Another person, Dilbar Alam from Bihar's Kishanganj, also readies to leave because of pressure from home. But he promised to return. "The people here are good. I'll come back to work," he said.
When Additional District Development Commissioner Raj Kumar Thapa stepped out of his government accommodation at 5.30am, he found a shell. His house was damaged, his car was destroyed.
Let us say this out loud - yes, there is an atmosphere of war-mongering in the country, there are questions about the ceasefire agreement. But watching war on television while sipping tea in cities far away from the borders is a different thing.
Sitting in a studio and turning conflict into noise and rhetoric is a different thing.
Holding debates on religion is one reality. But when bombs fall along the border, they don't ask who you are. They don't ask which God you believe in. They only see that you are an Indian.
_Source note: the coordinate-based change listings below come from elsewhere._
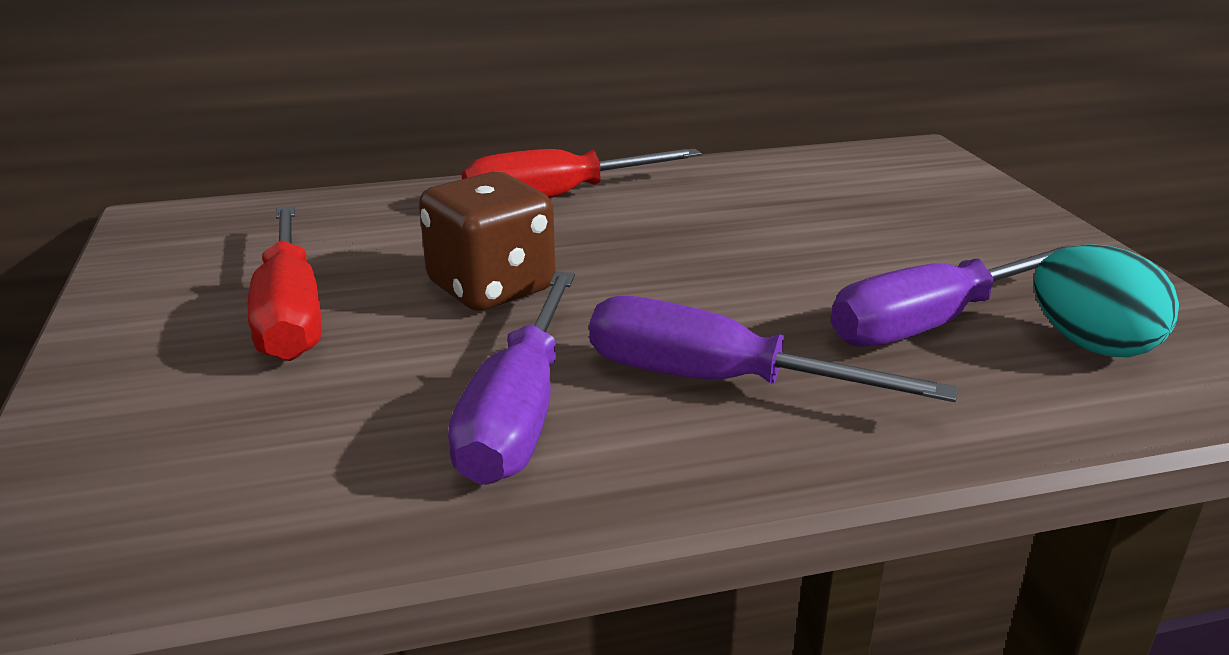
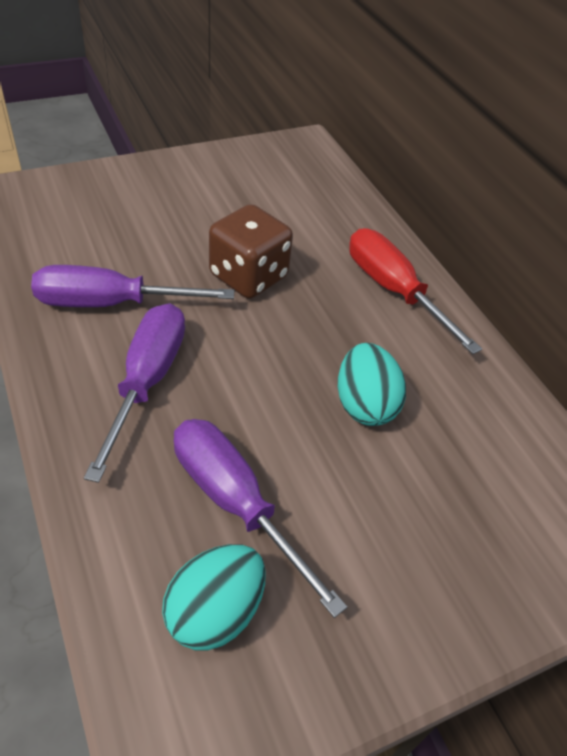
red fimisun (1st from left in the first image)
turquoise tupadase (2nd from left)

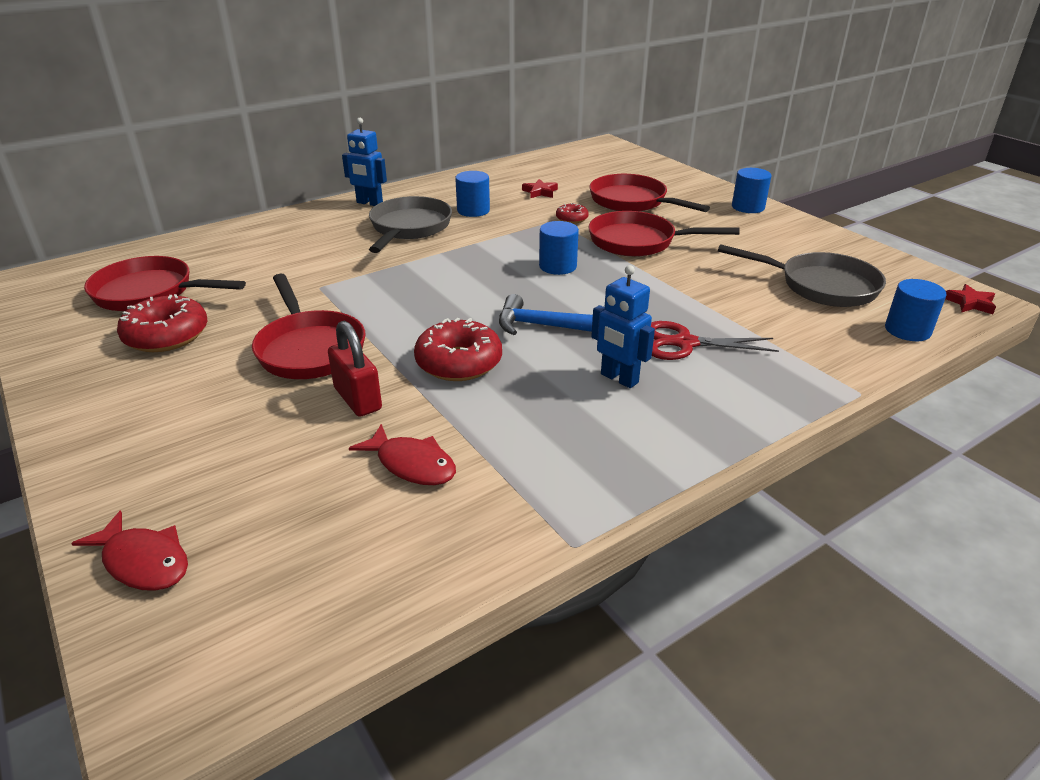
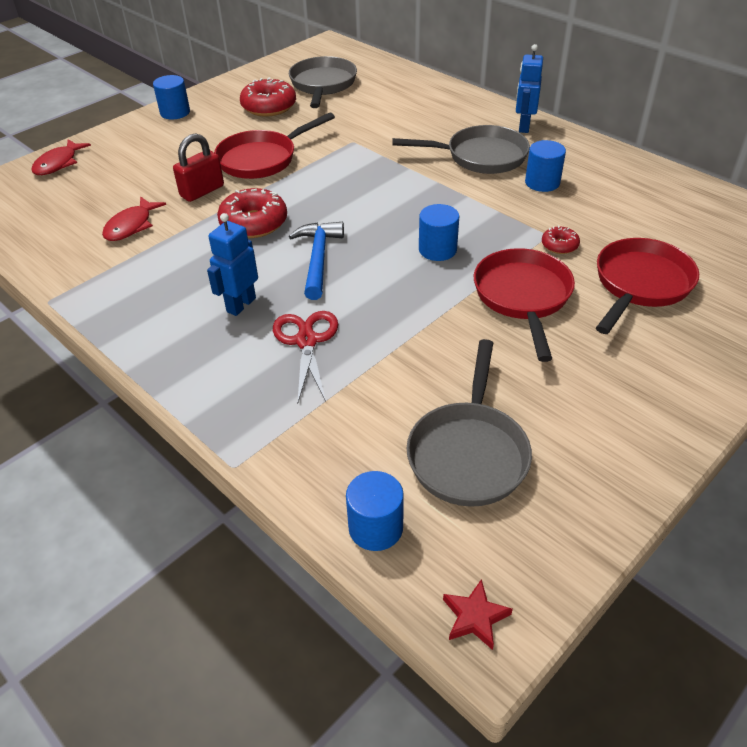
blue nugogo (1st from left)
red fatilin (1st from left in the first image)
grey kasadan (1st from left)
Thus, you become a target. For those living along the Line of Control, this is not politics; it is life and death. Their roofs are burnt, windows broken, children buried.
When I returned from Rajouri, the contrast hit me like a wave. On my way back, the dhabas near Delhi were buzzing with songs and the air was filled with the smell of buttery parathas. There was laughter at the airport. In Bhopal, people were seen sipping tea at the corner of streets, the children were jogging, the sky was clear.
I wondered if the sound of bombs were softer the farther you are away from the border? Does the pain fade with the distance? Or is it that we don't want to listen?
I keep asking myself - what kind of a country do we become when blood unites us but peace keeps us apart?